The task: When a line in the material contains the word "Webb", copy it.

Data for this task:

* * * *

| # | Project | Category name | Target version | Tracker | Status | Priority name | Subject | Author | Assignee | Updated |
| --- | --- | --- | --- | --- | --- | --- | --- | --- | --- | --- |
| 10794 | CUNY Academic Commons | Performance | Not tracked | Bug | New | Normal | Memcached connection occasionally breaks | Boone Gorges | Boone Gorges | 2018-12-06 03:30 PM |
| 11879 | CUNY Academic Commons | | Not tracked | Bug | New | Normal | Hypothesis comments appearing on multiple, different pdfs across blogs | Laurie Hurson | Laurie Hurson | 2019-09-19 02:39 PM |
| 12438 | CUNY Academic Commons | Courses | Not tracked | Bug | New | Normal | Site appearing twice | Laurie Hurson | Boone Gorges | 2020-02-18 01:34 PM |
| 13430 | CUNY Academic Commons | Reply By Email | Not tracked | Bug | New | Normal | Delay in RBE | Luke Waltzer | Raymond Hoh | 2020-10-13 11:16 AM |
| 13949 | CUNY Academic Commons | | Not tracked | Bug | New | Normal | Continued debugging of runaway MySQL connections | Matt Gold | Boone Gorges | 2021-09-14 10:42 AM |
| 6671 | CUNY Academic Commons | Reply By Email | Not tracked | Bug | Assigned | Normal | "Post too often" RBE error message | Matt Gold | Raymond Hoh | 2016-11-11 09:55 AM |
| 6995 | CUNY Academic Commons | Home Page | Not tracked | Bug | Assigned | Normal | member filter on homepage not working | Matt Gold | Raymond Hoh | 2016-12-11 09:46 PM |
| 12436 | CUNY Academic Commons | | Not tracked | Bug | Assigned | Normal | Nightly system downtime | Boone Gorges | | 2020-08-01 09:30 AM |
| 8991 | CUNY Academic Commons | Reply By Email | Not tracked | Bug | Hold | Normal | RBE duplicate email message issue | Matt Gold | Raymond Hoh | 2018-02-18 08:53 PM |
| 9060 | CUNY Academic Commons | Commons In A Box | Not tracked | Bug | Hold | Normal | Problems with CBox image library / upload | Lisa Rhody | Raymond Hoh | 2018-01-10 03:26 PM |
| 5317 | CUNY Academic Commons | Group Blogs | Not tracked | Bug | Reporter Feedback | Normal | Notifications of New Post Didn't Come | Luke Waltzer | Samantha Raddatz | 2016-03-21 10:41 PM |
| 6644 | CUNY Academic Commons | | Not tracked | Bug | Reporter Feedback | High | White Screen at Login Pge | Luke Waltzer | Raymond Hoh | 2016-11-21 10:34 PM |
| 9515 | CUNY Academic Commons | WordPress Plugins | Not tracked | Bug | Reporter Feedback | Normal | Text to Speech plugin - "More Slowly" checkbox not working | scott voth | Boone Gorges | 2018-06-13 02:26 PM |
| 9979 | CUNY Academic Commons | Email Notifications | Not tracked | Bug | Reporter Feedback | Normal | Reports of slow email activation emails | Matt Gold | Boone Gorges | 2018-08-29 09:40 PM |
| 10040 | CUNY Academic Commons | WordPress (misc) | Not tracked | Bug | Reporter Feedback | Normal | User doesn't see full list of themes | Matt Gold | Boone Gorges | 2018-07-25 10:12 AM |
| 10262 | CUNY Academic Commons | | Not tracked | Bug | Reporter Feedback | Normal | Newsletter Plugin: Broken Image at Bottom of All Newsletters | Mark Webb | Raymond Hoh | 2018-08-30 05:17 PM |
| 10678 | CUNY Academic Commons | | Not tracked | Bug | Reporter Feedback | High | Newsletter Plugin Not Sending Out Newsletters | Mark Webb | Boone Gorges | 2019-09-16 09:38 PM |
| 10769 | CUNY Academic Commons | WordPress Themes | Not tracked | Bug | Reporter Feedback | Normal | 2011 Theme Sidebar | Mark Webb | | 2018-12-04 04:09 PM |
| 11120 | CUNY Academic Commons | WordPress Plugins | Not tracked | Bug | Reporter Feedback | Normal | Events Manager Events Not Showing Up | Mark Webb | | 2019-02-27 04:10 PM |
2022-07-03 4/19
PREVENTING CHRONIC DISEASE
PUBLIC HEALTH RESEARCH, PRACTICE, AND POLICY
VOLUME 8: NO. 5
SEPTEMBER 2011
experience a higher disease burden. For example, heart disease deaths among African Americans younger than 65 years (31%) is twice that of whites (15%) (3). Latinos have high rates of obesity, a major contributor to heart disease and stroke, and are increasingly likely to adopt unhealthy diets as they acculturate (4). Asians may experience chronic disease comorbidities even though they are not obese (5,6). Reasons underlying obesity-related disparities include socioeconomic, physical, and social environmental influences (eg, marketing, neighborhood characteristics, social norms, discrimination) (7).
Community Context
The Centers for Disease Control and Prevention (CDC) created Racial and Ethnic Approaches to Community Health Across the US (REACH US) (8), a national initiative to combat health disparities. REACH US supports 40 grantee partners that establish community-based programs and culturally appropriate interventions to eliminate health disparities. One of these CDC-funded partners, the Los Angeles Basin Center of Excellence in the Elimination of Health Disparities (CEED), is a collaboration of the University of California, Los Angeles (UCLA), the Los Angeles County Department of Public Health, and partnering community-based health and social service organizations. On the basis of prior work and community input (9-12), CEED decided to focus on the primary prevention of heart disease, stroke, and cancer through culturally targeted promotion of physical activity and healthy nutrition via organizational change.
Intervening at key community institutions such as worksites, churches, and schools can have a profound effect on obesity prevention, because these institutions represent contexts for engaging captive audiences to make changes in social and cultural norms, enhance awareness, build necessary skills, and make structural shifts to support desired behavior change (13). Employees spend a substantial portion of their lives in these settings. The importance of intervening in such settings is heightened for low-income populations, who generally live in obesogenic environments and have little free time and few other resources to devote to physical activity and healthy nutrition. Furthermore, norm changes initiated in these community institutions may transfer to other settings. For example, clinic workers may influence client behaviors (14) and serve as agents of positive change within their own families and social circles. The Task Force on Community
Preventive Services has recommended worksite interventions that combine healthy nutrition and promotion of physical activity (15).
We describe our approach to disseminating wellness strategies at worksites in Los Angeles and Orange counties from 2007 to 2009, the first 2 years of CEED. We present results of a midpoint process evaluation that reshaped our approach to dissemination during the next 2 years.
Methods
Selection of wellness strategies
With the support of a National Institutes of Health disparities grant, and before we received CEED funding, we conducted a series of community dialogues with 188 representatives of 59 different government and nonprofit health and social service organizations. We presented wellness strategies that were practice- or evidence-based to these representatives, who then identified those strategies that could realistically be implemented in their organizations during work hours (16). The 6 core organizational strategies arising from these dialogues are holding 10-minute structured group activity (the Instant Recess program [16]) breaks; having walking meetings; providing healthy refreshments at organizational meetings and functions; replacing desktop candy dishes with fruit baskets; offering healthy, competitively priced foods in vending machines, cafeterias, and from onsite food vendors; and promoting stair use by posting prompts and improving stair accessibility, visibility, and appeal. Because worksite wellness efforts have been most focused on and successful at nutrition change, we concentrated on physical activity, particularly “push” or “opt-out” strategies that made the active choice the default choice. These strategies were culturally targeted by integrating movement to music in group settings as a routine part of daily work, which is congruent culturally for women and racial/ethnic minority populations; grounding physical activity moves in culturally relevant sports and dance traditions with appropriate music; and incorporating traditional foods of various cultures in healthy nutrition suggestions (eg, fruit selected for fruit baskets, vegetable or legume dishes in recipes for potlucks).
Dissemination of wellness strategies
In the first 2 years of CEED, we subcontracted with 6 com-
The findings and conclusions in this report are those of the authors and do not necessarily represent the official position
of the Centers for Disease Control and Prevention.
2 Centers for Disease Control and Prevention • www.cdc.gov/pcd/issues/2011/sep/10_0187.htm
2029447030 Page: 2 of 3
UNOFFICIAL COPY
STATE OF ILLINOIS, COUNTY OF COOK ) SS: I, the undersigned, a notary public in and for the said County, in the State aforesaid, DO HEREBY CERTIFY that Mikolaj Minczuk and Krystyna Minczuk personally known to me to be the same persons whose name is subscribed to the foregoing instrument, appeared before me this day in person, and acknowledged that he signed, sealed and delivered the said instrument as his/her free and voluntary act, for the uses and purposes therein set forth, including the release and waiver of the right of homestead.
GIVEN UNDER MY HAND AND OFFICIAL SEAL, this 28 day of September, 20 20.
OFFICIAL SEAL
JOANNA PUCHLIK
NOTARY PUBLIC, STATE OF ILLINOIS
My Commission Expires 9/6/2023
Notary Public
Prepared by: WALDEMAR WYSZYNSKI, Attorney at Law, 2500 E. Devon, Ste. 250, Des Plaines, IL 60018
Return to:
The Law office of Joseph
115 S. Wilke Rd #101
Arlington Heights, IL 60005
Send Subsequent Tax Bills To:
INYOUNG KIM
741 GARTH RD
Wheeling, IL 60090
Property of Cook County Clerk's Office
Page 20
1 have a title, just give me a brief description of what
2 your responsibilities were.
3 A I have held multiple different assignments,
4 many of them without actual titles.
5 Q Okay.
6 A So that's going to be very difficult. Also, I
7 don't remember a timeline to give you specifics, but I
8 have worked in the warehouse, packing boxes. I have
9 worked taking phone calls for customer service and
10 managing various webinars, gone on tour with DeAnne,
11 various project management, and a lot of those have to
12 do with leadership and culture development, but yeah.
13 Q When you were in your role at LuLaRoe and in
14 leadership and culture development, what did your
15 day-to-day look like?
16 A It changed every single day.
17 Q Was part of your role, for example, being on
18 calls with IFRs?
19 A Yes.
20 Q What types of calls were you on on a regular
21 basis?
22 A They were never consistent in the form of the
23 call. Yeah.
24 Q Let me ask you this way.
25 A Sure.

* * * *

Answer below:
| 10262 | CUNY Academic Commons | | Not tracked | Bug | Reporter Feedback | Normal | Newsletter Plugin: Broken Image at Bottom of All Newsletters | Mark Webb | Raymond Hoh | 2018-08-30 05:17 PM |
| 10678 | CUNY Academic Commons | | Not tracked | Bug | Reporter Feedback | High | Newsletter Plugin Not Sending Out Newsletters | Mark Webb | Boone Gorges | 2019-09-16 09:38 PM |
| 10769 | CUNY Academic Commons | WordPress Themes | Not tracked | Bug | Reporter Feedback | Normal | 2011 Theme Sidebar | Mark Webb | | 2018-12-04 04:09 PM |
| 11120 | CUNY Academic Commons | WordPress Plugins | Not tracked | Bug | Reporter Feedback | Normal | Events Manager Events Not Showing Up | Mark Webb | | 2019-02-27 04:10 PM |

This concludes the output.